Extracted page text data

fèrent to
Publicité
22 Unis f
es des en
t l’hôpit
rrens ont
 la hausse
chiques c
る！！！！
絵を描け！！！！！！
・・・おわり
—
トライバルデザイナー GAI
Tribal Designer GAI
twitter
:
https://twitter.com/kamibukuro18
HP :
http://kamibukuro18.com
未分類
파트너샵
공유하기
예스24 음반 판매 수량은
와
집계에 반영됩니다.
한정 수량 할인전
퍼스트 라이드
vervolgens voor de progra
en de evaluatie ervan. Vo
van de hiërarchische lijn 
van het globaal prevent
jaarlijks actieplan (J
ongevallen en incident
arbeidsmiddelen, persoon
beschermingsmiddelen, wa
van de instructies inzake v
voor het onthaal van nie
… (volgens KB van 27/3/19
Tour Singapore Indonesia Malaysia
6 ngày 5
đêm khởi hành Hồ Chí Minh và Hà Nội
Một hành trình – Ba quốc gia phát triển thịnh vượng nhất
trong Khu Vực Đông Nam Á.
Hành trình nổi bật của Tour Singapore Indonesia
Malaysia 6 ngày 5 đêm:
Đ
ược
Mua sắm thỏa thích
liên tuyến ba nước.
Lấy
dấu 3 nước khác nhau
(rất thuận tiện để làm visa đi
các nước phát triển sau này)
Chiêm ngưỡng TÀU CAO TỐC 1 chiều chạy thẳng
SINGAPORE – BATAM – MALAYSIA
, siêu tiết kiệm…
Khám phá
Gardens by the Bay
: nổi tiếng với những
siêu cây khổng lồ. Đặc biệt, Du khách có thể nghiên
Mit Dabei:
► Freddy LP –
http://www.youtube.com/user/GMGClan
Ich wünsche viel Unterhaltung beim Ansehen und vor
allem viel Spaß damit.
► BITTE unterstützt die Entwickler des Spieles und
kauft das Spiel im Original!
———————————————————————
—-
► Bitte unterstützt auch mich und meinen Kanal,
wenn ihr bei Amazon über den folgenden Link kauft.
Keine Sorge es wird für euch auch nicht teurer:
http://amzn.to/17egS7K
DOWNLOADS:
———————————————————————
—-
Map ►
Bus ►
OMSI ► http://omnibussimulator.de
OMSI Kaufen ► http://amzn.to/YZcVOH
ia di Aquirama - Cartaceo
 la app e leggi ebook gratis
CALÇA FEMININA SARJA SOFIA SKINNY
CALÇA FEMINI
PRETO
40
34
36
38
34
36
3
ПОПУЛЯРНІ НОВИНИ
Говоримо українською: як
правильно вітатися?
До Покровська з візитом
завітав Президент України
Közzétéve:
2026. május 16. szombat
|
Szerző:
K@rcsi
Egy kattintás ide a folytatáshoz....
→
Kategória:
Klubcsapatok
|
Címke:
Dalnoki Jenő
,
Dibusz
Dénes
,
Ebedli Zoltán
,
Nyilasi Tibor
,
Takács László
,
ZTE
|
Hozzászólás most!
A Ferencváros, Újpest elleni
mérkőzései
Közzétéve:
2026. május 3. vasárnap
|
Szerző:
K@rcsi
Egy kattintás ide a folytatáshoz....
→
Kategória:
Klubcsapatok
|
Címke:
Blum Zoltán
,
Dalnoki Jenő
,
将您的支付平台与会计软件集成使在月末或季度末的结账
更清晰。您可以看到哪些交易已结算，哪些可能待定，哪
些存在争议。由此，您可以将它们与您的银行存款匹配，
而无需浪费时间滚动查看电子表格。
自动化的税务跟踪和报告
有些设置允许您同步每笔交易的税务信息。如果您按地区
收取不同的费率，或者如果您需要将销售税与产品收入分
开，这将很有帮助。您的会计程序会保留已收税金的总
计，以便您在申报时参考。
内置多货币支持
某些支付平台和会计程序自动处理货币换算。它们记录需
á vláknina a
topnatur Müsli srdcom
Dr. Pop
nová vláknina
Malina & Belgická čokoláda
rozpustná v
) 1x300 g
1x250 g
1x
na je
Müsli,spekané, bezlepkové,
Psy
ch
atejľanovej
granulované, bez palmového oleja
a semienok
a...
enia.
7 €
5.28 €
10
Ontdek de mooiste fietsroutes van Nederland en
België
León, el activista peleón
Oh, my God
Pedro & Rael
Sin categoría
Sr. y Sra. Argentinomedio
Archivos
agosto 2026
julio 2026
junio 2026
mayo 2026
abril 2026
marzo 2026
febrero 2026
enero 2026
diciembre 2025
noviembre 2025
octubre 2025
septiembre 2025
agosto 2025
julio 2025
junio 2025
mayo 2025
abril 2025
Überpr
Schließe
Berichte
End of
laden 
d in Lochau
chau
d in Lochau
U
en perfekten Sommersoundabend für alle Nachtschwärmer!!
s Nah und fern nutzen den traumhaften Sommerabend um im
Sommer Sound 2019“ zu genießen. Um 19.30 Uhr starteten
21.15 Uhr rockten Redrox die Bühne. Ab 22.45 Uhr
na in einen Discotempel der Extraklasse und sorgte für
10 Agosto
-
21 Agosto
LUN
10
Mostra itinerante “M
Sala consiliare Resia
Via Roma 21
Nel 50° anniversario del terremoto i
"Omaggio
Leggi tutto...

**Problem requirements:** A single number is the answer: how many lines of the entries above contain "amzn"?

**Result:** 2